Big plays on offense could help take some of the burden off the short and intermediate passing game and the running game, the two driving forces of the offense.
Big plays on offense could also help ease some pressure on the defense if they're in a late-game situations such as they were against Green Bay, Detroit and Denver. It would let the defense know even if they give up a key play there's a good chance the offense could come back and even the game or take the lead with one snap. Currently, that's not the case.
Many argue because quarterback Ryan Tannehill rarely throws deep balls that defenses tend to cordon off a 20-yard box beyond the line of scrimmage to defend the Dolphins. Philbin said he doesn't think that's the case.
"Defenses, we've gotten a lot of variety," he said. "I'm sure there are pictures where you could argue on film that's the case, certainly. But there's been a lot of variety."
The Dolphins shouldn't need to put their comeback skills on display when they visit the Jets. But they might need them against their other opponents, and it'd be nice to have that area of the game mastered before it's needed.
The Dolphins are doing well in almost every area of the game - rushing yards, passing efficiency, scoring offense, scoring defense, sacks, rushing defense, etc... but they have a blind spot when it comes to scoring on long offensive plays.
Perhaps that gets addressed this week.
SERIES HISTORY: 97th regular season meeting.

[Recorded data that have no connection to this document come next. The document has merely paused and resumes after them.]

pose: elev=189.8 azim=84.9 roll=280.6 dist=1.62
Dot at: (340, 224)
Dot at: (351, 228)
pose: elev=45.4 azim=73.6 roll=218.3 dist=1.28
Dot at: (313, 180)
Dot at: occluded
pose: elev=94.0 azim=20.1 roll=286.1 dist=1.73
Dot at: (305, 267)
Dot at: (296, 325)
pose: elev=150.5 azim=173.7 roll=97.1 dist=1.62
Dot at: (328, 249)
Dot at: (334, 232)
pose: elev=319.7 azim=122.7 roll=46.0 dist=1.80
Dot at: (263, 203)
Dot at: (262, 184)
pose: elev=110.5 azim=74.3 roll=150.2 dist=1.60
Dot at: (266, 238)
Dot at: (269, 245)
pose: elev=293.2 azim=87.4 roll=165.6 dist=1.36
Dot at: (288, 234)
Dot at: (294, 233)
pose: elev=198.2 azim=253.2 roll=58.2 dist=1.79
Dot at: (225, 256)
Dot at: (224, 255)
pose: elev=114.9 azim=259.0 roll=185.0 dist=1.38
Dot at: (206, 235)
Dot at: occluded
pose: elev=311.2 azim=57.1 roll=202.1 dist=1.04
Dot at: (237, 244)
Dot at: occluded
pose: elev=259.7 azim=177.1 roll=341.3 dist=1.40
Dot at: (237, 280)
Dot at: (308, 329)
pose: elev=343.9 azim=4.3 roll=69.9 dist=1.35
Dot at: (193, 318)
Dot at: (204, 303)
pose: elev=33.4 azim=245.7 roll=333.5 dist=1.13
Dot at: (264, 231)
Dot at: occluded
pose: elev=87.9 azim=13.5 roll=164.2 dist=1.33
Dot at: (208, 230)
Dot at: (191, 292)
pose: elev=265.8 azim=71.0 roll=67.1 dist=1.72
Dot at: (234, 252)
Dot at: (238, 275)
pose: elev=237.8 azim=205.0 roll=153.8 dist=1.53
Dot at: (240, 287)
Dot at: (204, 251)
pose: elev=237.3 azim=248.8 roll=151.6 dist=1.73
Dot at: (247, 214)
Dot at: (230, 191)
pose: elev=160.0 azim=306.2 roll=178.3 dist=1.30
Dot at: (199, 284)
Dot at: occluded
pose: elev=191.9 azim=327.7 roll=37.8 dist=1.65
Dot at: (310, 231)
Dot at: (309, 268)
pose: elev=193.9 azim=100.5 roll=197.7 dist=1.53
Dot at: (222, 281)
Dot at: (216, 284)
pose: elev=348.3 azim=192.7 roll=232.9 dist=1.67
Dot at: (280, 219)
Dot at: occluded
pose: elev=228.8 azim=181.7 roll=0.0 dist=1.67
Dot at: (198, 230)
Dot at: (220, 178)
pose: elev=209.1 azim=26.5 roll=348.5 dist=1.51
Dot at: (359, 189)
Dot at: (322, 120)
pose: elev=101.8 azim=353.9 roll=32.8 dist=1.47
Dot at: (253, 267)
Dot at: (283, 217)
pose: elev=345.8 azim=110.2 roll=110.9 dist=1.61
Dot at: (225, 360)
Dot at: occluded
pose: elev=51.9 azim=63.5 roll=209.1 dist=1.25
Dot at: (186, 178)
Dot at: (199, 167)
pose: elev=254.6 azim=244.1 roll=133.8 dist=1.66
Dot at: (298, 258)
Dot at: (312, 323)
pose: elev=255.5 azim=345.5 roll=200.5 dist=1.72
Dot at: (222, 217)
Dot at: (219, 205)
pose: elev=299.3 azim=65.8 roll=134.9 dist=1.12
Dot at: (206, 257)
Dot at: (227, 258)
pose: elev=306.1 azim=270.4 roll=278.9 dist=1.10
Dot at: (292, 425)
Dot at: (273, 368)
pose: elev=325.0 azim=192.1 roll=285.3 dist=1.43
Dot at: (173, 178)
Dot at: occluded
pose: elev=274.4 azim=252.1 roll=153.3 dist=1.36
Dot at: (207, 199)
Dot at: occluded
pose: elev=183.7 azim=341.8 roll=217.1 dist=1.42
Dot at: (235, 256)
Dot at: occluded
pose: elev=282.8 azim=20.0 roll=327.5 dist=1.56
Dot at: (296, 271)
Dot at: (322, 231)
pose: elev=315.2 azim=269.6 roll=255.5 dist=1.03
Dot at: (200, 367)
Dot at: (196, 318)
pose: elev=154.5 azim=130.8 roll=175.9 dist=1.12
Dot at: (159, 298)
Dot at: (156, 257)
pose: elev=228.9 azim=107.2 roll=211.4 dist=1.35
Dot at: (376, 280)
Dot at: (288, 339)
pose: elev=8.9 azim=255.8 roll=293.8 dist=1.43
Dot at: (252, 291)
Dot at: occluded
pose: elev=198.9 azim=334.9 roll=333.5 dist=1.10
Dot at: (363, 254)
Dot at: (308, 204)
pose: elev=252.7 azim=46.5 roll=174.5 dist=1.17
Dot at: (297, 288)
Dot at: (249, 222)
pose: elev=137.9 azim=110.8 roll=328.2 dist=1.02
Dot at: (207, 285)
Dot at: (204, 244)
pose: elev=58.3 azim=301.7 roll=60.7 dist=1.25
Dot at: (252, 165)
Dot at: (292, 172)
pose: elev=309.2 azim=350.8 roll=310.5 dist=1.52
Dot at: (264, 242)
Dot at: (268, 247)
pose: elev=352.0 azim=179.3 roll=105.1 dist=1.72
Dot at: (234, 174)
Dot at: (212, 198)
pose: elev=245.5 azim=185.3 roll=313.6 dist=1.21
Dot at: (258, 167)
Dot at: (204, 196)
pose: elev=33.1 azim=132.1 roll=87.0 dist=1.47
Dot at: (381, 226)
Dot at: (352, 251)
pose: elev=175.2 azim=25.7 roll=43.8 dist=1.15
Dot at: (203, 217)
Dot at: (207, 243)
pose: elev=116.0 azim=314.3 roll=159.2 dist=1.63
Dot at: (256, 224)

Miami leads series, 50-45-1. The Jets won the last meeting, 20-7, to knock the Dolphins out of playoff contention. Right now that stands as the biggest game in this rivalry because it was the most recent game that had meaning. Obviously everyone remembers the Monday Night Miracle in which the Jets scored 30 points in the fourth quarter and defeated the Dolphins, 40-37, in overtime in the Meadowlands. By the way, this game is on Monday Night.